AVAILABLE RECORDS START

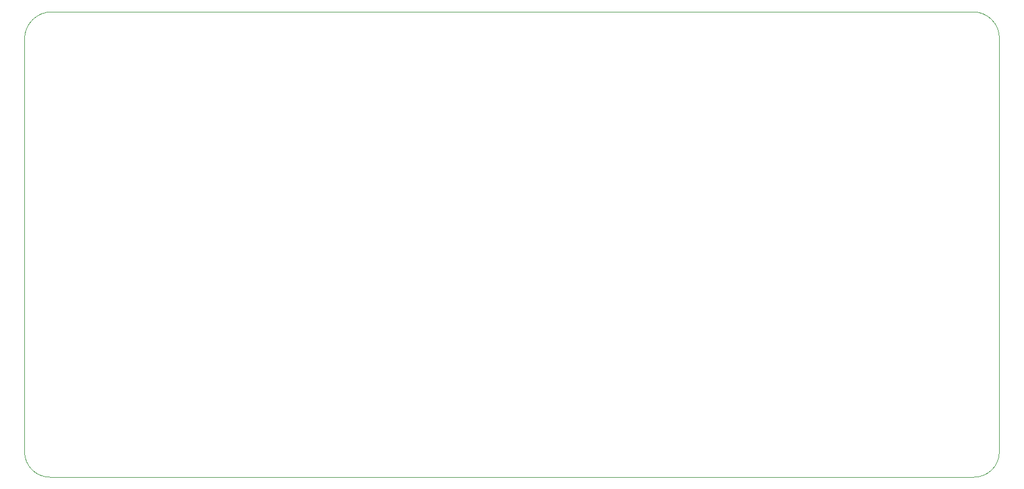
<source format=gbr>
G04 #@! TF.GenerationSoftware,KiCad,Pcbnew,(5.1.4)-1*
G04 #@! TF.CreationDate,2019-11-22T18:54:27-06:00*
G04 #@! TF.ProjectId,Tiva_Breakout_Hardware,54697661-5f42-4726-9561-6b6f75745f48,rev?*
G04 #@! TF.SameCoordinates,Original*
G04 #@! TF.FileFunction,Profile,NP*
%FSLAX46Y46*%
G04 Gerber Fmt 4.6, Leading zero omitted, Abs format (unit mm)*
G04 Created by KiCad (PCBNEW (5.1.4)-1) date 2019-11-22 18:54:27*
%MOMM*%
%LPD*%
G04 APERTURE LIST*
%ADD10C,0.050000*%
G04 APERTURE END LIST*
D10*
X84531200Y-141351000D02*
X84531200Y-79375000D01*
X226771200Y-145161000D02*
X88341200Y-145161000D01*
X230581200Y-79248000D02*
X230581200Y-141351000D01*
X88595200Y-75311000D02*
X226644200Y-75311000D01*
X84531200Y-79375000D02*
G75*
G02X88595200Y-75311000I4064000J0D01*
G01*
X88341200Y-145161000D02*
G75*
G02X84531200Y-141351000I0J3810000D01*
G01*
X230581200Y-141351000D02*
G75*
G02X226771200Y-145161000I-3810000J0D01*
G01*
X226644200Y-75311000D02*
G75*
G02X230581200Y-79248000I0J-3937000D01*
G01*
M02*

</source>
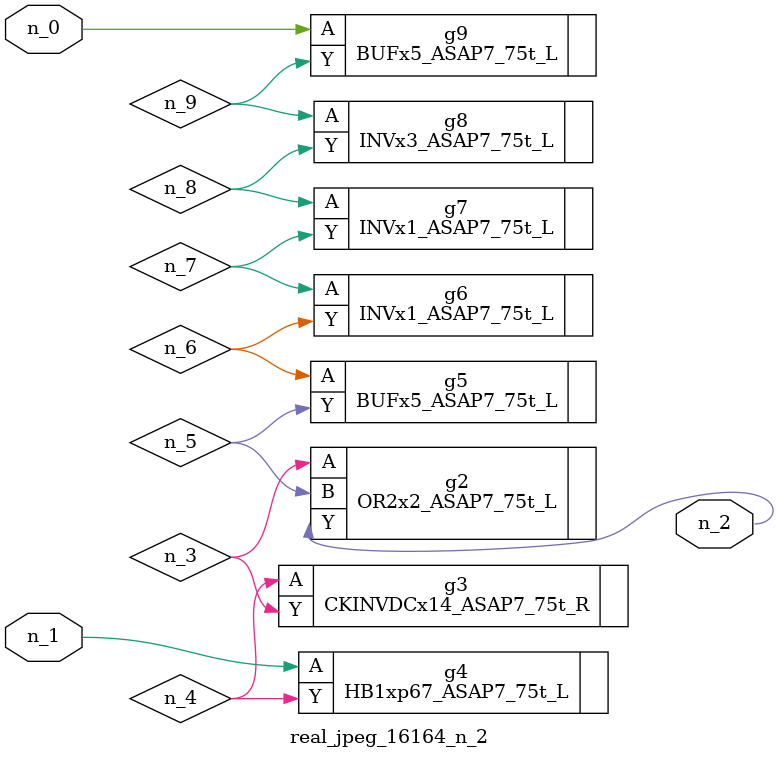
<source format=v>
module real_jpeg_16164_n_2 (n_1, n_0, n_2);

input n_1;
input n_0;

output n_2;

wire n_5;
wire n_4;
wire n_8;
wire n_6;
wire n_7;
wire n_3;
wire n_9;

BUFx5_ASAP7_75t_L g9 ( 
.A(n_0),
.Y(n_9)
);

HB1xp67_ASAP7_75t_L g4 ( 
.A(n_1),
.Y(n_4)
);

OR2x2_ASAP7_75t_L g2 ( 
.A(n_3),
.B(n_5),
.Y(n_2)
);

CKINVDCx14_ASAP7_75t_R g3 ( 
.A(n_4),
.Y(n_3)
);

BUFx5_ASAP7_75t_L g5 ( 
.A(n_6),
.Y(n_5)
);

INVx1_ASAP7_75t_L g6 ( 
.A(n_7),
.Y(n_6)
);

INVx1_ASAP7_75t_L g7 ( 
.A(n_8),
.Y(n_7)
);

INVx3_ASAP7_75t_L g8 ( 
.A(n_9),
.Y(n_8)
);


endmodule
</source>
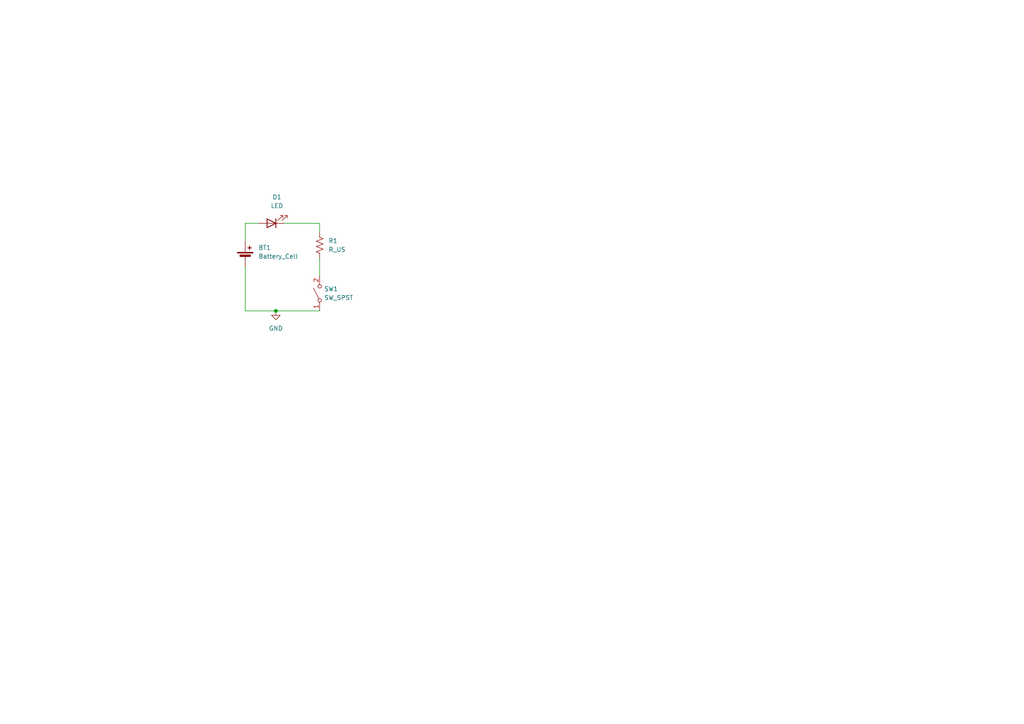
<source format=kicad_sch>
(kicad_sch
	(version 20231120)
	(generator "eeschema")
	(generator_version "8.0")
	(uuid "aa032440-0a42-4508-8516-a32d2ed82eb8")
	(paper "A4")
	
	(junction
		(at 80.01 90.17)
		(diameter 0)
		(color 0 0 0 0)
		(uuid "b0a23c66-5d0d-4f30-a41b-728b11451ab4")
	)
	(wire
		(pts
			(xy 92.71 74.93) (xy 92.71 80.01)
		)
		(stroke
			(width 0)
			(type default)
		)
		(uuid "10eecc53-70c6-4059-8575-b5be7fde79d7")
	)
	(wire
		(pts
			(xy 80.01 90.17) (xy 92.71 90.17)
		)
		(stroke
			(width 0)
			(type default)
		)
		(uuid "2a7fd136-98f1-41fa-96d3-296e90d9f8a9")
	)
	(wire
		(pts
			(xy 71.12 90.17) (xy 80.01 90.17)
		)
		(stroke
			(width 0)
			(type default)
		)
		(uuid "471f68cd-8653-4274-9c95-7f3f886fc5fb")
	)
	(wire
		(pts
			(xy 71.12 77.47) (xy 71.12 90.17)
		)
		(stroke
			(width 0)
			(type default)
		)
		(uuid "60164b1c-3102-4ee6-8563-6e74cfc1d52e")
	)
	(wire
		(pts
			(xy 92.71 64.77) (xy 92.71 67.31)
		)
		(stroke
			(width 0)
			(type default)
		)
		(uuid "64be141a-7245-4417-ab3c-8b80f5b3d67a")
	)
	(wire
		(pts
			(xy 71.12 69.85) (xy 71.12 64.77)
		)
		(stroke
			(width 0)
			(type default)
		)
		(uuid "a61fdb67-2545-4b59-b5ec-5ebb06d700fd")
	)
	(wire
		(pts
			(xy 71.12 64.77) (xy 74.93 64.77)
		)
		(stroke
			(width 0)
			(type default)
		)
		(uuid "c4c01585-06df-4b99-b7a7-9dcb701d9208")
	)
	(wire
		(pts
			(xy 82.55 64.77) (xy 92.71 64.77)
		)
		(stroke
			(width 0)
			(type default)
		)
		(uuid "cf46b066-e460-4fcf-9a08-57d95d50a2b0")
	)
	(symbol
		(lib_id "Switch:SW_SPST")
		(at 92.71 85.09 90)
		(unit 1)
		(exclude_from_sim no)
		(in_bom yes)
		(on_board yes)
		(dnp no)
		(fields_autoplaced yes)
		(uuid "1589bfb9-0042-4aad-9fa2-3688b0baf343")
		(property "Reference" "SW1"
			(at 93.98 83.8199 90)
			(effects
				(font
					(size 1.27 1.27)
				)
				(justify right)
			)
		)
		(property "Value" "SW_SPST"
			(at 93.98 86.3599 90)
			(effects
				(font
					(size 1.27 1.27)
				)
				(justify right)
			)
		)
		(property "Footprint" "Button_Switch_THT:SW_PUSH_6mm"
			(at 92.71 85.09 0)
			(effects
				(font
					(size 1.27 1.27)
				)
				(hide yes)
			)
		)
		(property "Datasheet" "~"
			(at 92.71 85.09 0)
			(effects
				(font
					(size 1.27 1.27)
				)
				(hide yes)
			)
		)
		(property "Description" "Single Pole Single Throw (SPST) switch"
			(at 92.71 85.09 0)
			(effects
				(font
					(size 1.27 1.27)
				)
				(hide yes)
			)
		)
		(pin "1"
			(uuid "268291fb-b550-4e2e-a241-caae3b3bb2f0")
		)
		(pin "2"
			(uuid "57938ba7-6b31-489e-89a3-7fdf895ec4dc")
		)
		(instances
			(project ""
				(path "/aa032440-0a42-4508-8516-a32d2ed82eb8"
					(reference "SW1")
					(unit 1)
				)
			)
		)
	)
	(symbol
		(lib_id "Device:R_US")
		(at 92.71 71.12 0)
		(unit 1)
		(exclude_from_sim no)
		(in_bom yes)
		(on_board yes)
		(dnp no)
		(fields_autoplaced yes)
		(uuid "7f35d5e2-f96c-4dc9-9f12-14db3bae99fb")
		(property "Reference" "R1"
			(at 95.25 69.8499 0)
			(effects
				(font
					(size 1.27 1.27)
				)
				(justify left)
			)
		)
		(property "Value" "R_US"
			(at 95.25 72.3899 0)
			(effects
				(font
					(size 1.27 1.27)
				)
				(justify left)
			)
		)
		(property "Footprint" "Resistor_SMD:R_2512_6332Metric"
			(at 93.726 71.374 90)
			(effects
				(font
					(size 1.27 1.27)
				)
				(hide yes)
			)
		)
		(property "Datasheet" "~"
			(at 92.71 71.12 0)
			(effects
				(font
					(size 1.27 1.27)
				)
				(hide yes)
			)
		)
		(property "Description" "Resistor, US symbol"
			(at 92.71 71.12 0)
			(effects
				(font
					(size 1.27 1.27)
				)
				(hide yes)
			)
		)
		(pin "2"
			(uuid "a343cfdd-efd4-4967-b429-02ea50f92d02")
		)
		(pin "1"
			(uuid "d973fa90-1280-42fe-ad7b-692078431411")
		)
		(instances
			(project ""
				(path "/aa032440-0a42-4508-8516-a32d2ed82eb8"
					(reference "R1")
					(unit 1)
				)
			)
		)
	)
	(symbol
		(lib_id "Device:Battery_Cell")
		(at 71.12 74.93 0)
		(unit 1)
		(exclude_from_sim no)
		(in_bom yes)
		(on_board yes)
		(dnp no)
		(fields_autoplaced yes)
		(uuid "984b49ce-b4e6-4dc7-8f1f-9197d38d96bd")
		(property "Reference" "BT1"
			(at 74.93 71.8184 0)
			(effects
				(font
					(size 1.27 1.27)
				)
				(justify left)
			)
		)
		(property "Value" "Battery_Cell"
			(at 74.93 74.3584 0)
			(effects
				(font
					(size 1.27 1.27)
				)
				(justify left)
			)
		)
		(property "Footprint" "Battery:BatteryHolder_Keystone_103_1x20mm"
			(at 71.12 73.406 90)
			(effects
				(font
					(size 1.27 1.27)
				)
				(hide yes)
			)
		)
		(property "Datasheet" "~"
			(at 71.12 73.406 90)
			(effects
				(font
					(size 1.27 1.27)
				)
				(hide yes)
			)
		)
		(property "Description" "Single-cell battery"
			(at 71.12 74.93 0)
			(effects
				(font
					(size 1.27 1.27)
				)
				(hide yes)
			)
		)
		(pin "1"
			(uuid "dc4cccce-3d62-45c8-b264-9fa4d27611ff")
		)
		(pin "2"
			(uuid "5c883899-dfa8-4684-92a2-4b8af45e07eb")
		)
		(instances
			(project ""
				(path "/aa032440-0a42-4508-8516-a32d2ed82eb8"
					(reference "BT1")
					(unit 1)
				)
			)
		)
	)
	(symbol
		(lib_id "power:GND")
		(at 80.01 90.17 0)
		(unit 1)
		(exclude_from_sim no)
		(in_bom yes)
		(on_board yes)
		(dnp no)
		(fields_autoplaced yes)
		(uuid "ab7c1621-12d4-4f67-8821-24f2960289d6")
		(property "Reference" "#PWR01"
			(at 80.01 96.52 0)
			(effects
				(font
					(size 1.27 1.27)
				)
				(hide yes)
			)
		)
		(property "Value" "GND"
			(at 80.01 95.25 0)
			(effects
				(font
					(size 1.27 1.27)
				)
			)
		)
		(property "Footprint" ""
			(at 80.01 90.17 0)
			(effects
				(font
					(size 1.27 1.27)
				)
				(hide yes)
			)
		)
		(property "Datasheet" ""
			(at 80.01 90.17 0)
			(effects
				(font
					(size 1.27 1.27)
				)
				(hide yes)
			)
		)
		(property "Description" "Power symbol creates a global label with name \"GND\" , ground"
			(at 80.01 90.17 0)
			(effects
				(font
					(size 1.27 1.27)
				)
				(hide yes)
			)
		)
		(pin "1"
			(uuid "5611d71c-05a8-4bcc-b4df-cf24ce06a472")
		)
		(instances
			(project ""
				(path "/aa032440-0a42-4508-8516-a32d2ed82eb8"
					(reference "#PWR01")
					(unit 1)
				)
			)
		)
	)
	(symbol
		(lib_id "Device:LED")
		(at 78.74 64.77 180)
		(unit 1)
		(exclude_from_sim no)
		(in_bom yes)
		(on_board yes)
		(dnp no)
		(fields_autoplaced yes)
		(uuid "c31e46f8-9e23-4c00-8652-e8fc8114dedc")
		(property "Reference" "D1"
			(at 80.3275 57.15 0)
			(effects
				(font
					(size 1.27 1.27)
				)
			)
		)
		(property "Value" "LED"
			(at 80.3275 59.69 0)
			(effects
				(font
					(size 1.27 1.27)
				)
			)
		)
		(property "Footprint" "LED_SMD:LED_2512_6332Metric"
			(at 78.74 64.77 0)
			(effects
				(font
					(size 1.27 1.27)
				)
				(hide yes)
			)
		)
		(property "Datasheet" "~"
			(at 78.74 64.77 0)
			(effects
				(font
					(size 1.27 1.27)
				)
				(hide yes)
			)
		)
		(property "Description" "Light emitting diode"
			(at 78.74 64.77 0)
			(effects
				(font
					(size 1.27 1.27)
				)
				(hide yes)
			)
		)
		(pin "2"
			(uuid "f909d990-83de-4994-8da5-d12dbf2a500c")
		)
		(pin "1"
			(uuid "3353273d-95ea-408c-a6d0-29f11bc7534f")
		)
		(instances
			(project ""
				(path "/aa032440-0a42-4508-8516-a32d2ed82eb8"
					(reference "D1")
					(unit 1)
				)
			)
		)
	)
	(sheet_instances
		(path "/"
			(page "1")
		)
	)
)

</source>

AVAILABLE RECORDS END

REQUIREMENT
Take every line from the data that contains the word "Description".

EXERCISE RESULT
		(property "Description" "Single Pole Single Throw (SPST) switch"
		(property "Description" "Resistor, US symbol"
		(property "Description" "Single-cell battery"
		(property "Description" "Power symbol creates a global label with name \"GND\" , ground"
		(property "Description" "Light emitting diode"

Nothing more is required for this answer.